THA BLUE HERB、Age Factoryらが集う混沌 世代とジャンルを横断する『夏の魔物』への期待
2006年から毎年開催されて、今年で14回目を迎える音楽フェスティバル『夏の魔物』。当時高校生だった成田大致が主催者となり、“手作りロックフェスティバル”という異名を持ちながら、ブッキングするアーティスト、打ち出すテーマやステージ割り、運営のあり方含めて、他のフェスにはない独自性と混沌とした評価を作り出した伝説的イベントである。
2016年までは青森で開催されたこのフェスは、2017年には青森を飛び出して初めて関東で開催、2018年にはさらに規模を広げて、東京と大阪の2箇所で開催された。2019年の開催場所は埼玉と大阪。大阪会場は2018年と同様、味園ユニバース。元キャバレー場ということもあり、存在感のあるミラーボールとギラギラした装飾が『夏の魔物』と同じくらいのカオスさを醸し出している。埼玉会場は遊園地や動物園などが融合したレジャーランド・東武動物公園で、これまた普通のロックフェスとは違うことを予感させる開催地となっている。
さて、近年の『夏の魔物』では単なるロックフェスには留まらず、アイドルやプロレスラー、文化人など、他のフェスではあまり見られないラインナップを揃えており、その化学反応から、毎年何かしらの事件が起こることでも有名なフェスとなった。しかし、今年はコンセプトを一新。“原点回帰”を掲げており、ロックやヒップホップを中心に、オーガナイザーの成田大致が本気で吟味した、“今、絶対に聴くべき”アーティストを集めたラインナップとなっている。

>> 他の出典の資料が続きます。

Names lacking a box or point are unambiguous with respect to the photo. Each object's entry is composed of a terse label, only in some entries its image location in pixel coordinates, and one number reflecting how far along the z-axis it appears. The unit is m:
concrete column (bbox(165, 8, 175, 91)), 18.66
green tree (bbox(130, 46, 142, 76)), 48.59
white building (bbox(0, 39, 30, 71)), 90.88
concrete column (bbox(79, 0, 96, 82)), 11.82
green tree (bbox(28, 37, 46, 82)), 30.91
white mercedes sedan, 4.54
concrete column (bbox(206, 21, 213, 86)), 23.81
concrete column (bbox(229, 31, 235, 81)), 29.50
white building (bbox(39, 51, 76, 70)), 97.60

令和元年に当たる今年、様相を一新した“魔物元年”として新たなる一歩を踏み出す想いが込められているように感じる『夏の魔物』。そんな今回のラインナップで言えるのは、昭和・平成・令和という流れの中で、それぞれの大きな影響を与えた(今後与えるであろう)アーティストがブッキングされていることだ。次世代のシーンを築きあげる若手がいて、ひとつの時代を築き上げたレジェンドもいて、一日で日本のロックの歴史を体感できるようなラインナップになっている。